Os pais do menino acusaram Helbrans de tentar fazer uma “lavagem cerebral” no filho, enquanto o rabino os acusou de abusar do menino.
No final, um tribunal condenou Helbrans por sequestro, e ele passou dois anos na prisão antes de sair em liberdade condicional em 1996.
No ano 2000, o rabino foi deportado para Israel, onde não ficou muito tempo, porque decidiu se estabelecer com sua comunidade na Província de Quebec, no Canadá.
A seita, então, se estabeleceu em Sainte-Agathe, uma pequena cidade de cerca de 10 mil habitantes, localizada a cerca de duas horas de carro de Montreal.
Mas também aí surgiram novas denúncias contra o grupo, acusado em 2013 pelos serviços sociais de negligência infantil.
Conforme noticiado pela imprensa local da época, as autoridades canadenses estavam preocupadas com a saúde e higiene dos menores, bem como com sua educação, porque – aparentemente – essas crianças, que são educadas em casa, não estavam adquirindo habilidades básicas em Matemática.
Pouco depois, os membros da seita deixaram o país para se estabelecer em San Juan La Laguna, na Guatemala, uma cidade habitada principalmente por indígenas maias.
Os membros da Lev Tahor se estabeleceram em três lugares diferentes na Guatemala. — Foto: Getty Images via BBC
Mas eles não foram bem recebidos. Após vários meses de desentendimentos, o conselho de anciãos de San Juan decidiu expulsar o grupo, alegando que seus membros rejeitavam os moradores locais, recusando-se a cumprimentar, conviver e até falar com os habitantes da cidade.
“Nós nos sentimos intimidados por eles nas ruas. Achamos que eles querem mudar nossa religião e nossos costumes”, disse Miguel Vásquez Cholotio, membro do conselho de anciãos, à agência de notícia Reuters na época.
Para forçar a sua saída, as autoridades locais deram-lhes um ultimato e ameaçaram cortar-lhes o acesso aos serviços públicos.
A seita decidiu se mudar para a Cidade da Guatemala, onde sua sede foi posteriormente invadida por promotores do Ministério Público que estavam investigando se havia casos de abuso infantil.

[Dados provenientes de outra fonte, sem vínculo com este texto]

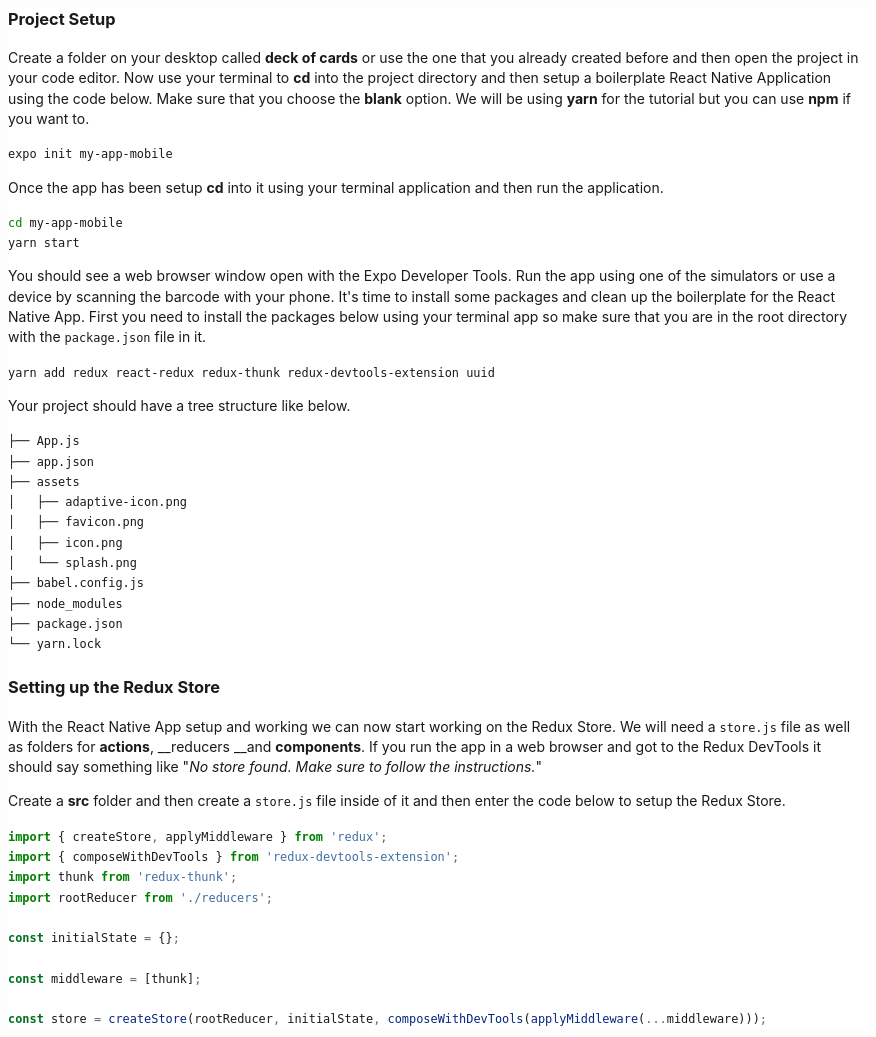### Project Setup

Create a folder on your desktop called __deck of cards__ or use the one that you already created before and then open the project in your code editor. Now use your terminal to __cd__ into the project directory and then setup a boilerplate React Native Application using the code below. Make sure that you choose the __blank__ option. We will be using __yarn__ for the tutorial but you can use __npm__ if you want to.

```bash
expo init my-app-mobile
```

Once the app has been setup __cd__ into it using your terminal application and then run the application.

```bash
cd my-app-mobile
yarn start
```

You should see a web browser window open with the Expo Developer Tools. Run the app using one of the simulators or use a device by scanning the barcode with your phone. It's time to install some packages and clean up the boilerplate for the React Native App. First you need to install the packages below using your terminal app so make sure that you are in the root directory with the `package.json` file in it.

```bash
yarn add redux react-redux redux-thunk redux-devtools-extension uuid
```

Your project should have a tree structure like below.

```bash
├── App.js
├── app.json
├── assets
│   ├── adaptive-icon.png
│   ├── favicon.png
│   ├── icon.png
│   └── splash.png
├── babel.config.js
├── node_modules
├── package.json
└── yarn.lock
```

### Setting up the Redux Store

With the React Native App setup and working we can now start working on the Redux Store. We will need a `store.js` file as well as folders for __actions__, __reducers __and __components__. If you run the app in a web browser and got to the Redux DevTools it should say something like "*No store found. Make sure to follow the instructions.*"

Create a __src__ folder and then create a `store.js` file inside of it and then enter the code below to setup the Redux Store.

```jsx
import { createStore, applyMiddleware } from 'redux';
import { composeWithDevTools } from 'redux-devtools-extension';
import thunk from 'redux-thunk';
import rootReducer from './reducers';

const initialState = {};

const middleware = [thunk];

const store = createStore(rootReducer, initialState, composeWithDevTools(applyMiddleware(...middleware)));

```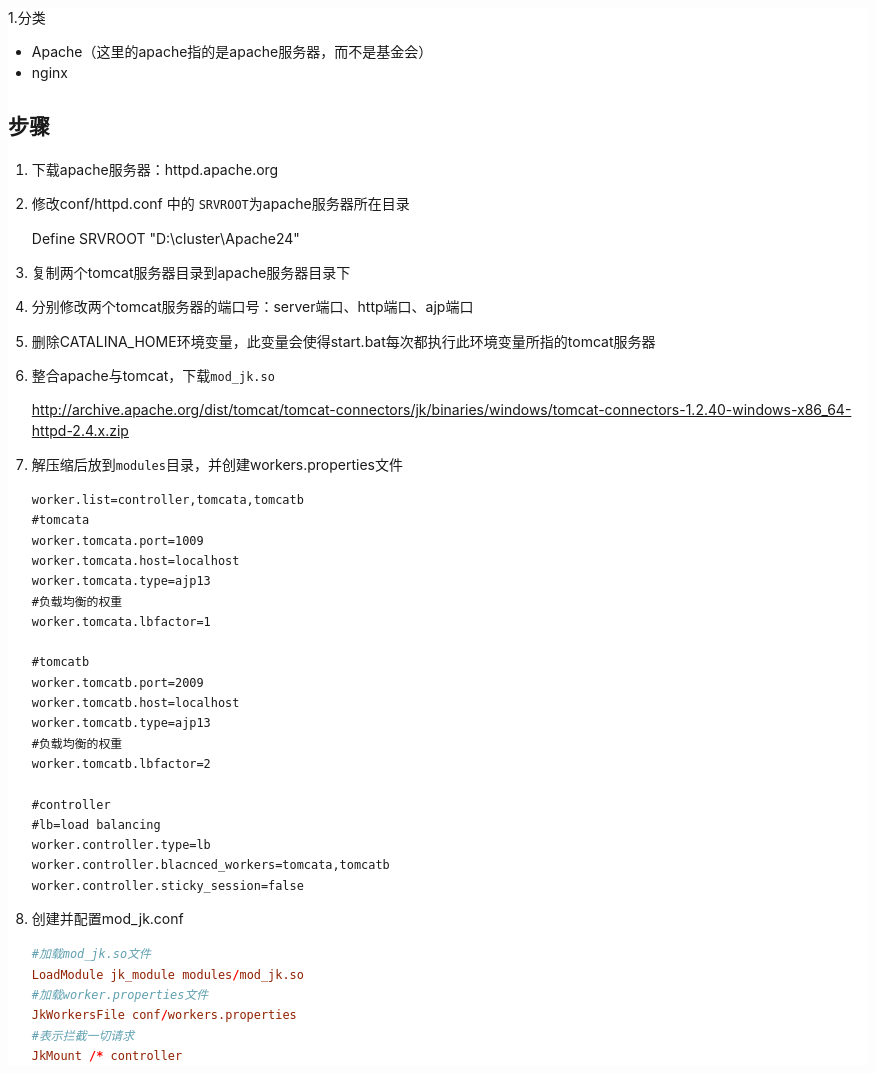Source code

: 1.分类

* Apache（这里的apache指的是apache服务器，而不是基金会）
* nginx

## 步骤

1. 下载apache服务器：httpd.apache.org

2. 修改conf/httpd.conf 中的 ``SRVROOT``为apache服务器所在目录

   Define SRVROOT "D:\cluster\Apache24"

3. 复制两个tomcat服务器目录到apache服务器目录下

4. 分别修改两个tomcat服务器的端口号：server端口、http端口、ajp端口

5. 删除CATALINA_HOME环境变量，此变量会使得start.bat每次都执行此环境变量所指的tomcat服务器

6. 整合apache与tomcat，下载``mod_jk.so``

   http://archive.apache.org/dist/tomcat/tomcat-connectors/jk/binaries/windows/tomcat-connectors-1.2.40-windows-x86_64-httpd-2.4.x.zip

7. 解压缩后放到``modules``目录，并创建workers.properties文件

   ```properties
   worker.list=controller,tomcata,tomcatb
   #tomcata
   worker.tomcata.port=1009
   worker.tomcata.host=localhost
   worker.tomcata.type=ajp13
   #负载均衡的权重
   worker.tomcata.lbfactor=1

   #tomcatb
   worker.tomcatb.port=2009
   worker.tomcatb.host=localhost
   worker.tomcatb.type=ajp13
   #负载均衡的权重
   worker.tomcatb.lbfactor=2

   #controller
   #lb=load balancing
   worker.controller.type=lb
   worker.controller.blacnced_workers=tomcata,tomcatb
   worker.controller.sticky_session=false
   ```

8. 创建并配置mod_jk.conf

   ```conf
   #加载mod_jk.so文件
   LoadModule jk_module modules/mod_jk.so
   #加载worker.properties文件
   JkWorkersFile conf/workers.properties
   #表示拦截一切请求
   JkMount /* controller
   ```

Em 2016, eles se mudaram novamente, para a cidade de El Amatillo, no município de Oratorio, a cerca de 80 km da Cidade da Guatemala.
Um ano depois, a imprensa israelense publicou informações sobre a morte de Helbrans, supostamente ocorrida durante a realização de um ritual religioso em um rio em Chiapas, no México. Foi então que se soube que havia supostos planos da seita para tentar mudar de país novamente.
No entanto, após a morte de seu fundador e a prisão de seu novo líder por sequestro de crianças, o futuro da Lev Tahor tornou-se ainda mais sombrio.
A recente operação ordenada pelas autoridades mexicanas no Estado de Chiapas mostra que os escândalos em torno desse grupo ultraortodoxo não dão sinais de estar chegando ao fim.